#### The problem
What you return should be the entries, unchanged, without their pictures.

>>>>

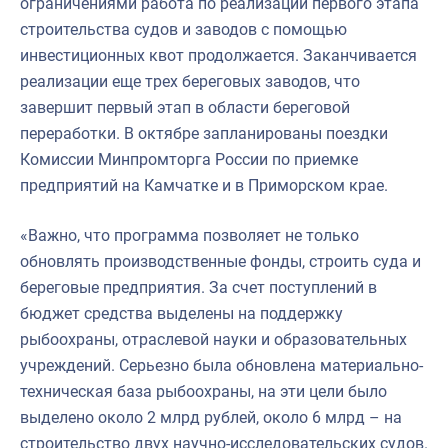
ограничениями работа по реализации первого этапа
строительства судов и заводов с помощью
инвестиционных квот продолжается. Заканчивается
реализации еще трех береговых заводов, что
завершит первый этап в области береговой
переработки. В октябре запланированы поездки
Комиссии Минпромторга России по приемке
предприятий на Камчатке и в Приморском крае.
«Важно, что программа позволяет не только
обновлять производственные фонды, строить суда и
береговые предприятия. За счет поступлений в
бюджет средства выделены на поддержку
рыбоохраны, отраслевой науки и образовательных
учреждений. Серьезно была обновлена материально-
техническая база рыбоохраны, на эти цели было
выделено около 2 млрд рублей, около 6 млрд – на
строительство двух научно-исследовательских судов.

<<<<

#### Solution for this problem
ограничениями работа по реализации первого этапа
строительства судов и заводов с помощью
инвестиционных квот продолжается. Заканчивается
реализации еще трех береговых заводов, что
завершит первый этап в области береговой
переработки. В октябре запланированы поездки
Комиссии Минпромторга России по приемке
предприятий на Камчатке и в Приморском крае.
«Важно, что программа позволяет не только
обновлять производственные фонды, строить суда и
береговые предприятия. За счет поступлений в
бюджет средства выделены на поддержку
рыбоохраны, отраслевой науки и образовательных
учреждений. Серьезно была обновлена материально-
техническая база рыбоохраны, на эти цели было
выделено около 2 млрд рублей, около 6 млрд – на
строительство двух научно-исследовательских судов.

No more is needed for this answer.